L’avvio di queste selezioni, programmate in vista della naturale scadenza degli attuali mandati a inizio 2027, riflette l’impegno della Fondazione a garantire una leadership dinamica e competente per la gestione del ricco patrimonio culturale affidato alle sue cure.
Questi incarichi, di durata quadriennale, rappresentano un’opportunità unica per professionisti di spicco, in grado di coniugare rigore scientifico, visione manageriale e capacità di innovazione.
I candidati ideali dovranno possedere una solida formazione nel campo delle discipline umanistiche, affiancata da comprovata esperienza nella gestione di progetti complessi, nella leadership di team multidisciplinari e nella capacità di tradurre la ricerca e la conoscenza in esperienze museali coinvolgenti e accessibili.
La Commissione di Valutazione, nominata ad hoc, analizzerà le candidature tenendo conto non solo del profilo accademico e professionale, ma anche della capacità di elaborare strategie di sviluppo museale, di intercettare le evoluzioni del panorama culturale contemporaneo e di costruire relazioni strategiche con istituzioni pubbliche e private.
L’attenzione sarà rivolta alla capacità di definire un modello di governance partecipativo e inclusivo, che coinvolga attivamente il territorio e le comunità locali.
Il Museo d’Arte Orientale, fiore all’occhiello del sistema museale torinese, si presenta come un centro di eccellenza riconosciuto a livello europeo, custode di un patrimonio inestimabile che abbraccia millenni di storia e di arte provenienti da diverse civiltà.
L’istituzione, situata nel cuore di Torino, raccoglie oltre duemila manufatti, che spaziano dalla preistoria all’età contemporanea, offrendo un percorso affascinante attraverso le culture dell’Asia, del Medio Oriente e del Pacifico.
Il futuro direttore dovrà essere in grado di ampliare l’offerta espositiva, di promuovere attività di ricerca e didattica, e di consolidare la reputazione del museo come punto di riferimento internazionale per lo studio dell’arte orientale.
Palazzo Madama, con la sua storia millenaria che ne fa testimone cruciale dell’evoluzione urbana e culturale di Torino, richiede una guida capace di conciliare la tutela del patrimonio storico con l’innovazione nella presentazione e nell’interpretazione delle opere.

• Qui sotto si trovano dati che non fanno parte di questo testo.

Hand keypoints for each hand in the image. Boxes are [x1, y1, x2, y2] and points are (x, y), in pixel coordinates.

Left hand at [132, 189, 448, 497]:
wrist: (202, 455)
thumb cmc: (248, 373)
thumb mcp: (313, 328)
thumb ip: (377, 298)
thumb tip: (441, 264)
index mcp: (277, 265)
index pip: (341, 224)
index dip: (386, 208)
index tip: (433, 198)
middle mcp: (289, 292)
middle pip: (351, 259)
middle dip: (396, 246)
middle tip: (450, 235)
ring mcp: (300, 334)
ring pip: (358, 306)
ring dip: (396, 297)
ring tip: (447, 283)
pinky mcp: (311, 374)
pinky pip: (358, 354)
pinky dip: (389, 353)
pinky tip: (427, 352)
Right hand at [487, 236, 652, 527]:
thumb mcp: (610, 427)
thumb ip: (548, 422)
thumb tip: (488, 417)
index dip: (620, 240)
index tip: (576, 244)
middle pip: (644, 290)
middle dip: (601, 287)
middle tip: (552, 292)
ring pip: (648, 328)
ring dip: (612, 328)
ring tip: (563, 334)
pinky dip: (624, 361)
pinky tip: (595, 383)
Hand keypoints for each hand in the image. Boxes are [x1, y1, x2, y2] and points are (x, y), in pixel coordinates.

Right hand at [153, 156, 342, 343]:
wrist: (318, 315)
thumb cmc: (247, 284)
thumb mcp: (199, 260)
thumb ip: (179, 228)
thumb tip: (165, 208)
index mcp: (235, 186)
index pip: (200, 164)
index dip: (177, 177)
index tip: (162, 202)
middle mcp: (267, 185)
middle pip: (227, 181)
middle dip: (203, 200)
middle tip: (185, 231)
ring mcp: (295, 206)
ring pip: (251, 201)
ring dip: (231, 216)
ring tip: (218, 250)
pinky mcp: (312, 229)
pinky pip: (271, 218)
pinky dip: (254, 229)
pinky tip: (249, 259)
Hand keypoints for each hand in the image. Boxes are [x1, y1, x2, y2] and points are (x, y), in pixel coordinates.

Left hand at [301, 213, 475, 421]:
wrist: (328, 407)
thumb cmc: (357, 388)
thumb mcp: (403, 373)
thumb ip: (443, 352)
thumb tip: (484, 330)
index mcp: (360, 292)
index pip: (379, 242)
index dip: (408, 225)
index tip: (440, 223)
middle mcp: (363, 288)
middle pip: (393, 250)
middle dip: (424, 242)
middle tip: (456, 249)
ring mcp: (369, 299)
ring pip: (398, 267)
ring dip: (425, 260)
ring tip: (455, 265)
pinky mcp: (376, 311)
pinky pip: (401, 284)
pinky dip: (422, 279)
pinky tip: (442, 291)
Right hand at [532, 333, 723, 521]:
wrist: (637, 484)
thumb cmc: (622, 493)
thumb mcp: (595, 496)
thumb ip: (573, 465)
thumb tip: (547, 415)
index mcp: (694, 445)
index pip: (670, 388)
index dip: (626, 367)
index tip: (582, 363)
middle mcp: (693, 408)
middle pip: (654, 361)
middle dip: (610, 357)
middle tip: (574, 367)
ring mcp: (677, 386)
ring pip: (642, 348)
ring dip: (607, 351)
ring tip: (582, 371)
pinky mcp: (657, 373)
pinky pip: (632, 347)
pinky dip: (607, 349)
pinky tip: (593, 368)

La figura individuata dovrà essere in grado di sviluppare progetti di valorizzazione del complesso architettonico, di rafforzare la sua attrattività turistica e di promuovere attività di fruizione culturale per un pubblico ampio e diversificato, favorendo l’accessibilità e l’inclusione.
I candidati selezionati saranno responsabili della gestione strategica e operativa delle risorse assegnate, con l’obiettivo di massimizzarne l’impatto culturale ed economico, nel rispetto dei principi di trasparenza, efficienza e sostenibilità.

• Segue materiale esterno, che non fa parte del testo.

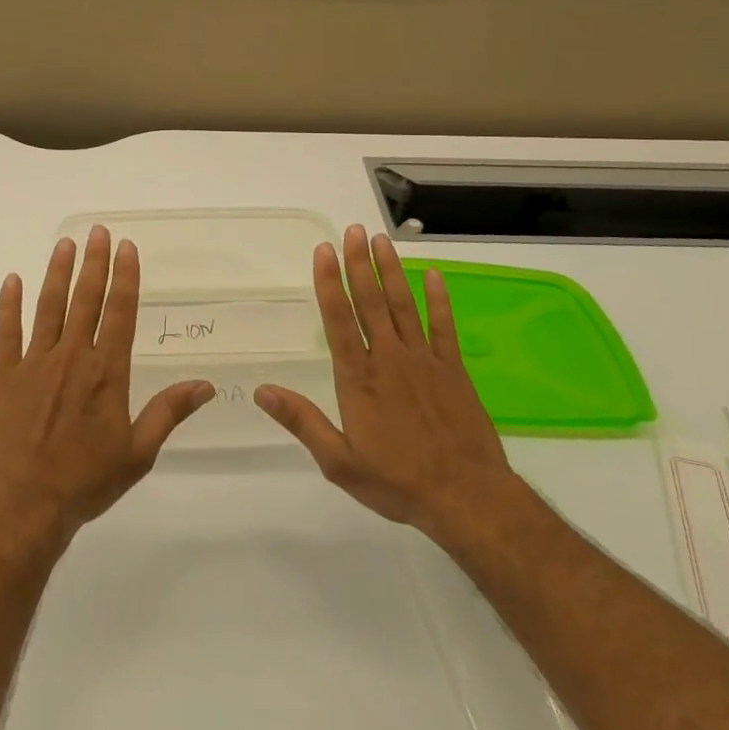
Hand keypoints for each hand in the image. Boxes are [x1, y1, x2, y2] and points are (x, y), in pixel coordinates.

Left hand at [0, 226, 213, 550]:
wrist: (23, 506)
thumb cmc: (85, 481)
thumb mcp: (138, 453)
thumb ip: (169, 412)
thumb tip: (207, 385)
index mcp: (106, 372)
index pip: (119, 312)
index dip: (125, 277)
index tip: (127, 247)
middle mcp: (72, 357)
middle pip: (85, 299)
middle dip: (94, 262)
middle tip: (98, 231)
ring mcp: (34, 362)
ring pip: (48, 306)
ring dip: (57, 272)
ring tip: (65, 243)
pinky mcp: (4, 375)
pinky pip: (6, 331)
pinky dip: (9, 304)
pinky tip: (12, 280)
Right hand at [255, 225, 527, 551]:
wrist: (467, 499)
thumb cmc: (398, 482)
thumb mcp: (339, 462)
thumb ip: (302, 422)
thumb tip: (261, 391)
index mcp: (359, 378)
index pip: (339, 320)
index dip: (329, 283)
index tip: (323, 251)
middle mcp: (389, 359)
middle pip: (371, 302)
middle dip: (359, 264)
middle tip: (353, 230)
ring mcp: (424, 361)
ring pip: (404, 305)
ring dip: (391, 271)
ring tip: (381, 240)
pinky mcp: (453, 370)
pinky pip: (444, 327)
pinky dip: (439, 299)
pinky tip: (434, 276)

La programmazione culturale dovrà essere orientata a promuovere la ricerca, la didattica, la comunicazione e la sensibilizzazione del pubblico, contribuendo attivamente alla crescita culturale e al prestigio della città di Torino.
La pubblicazione dei risultati delle procedure selettive avverrà attraverso i canali istituzionali della Fondazione, garantendo la massima trasparenza del processo.
Le candidature complete dovranno essere pervenute entro il 30 marzo, entro le ore 12:00.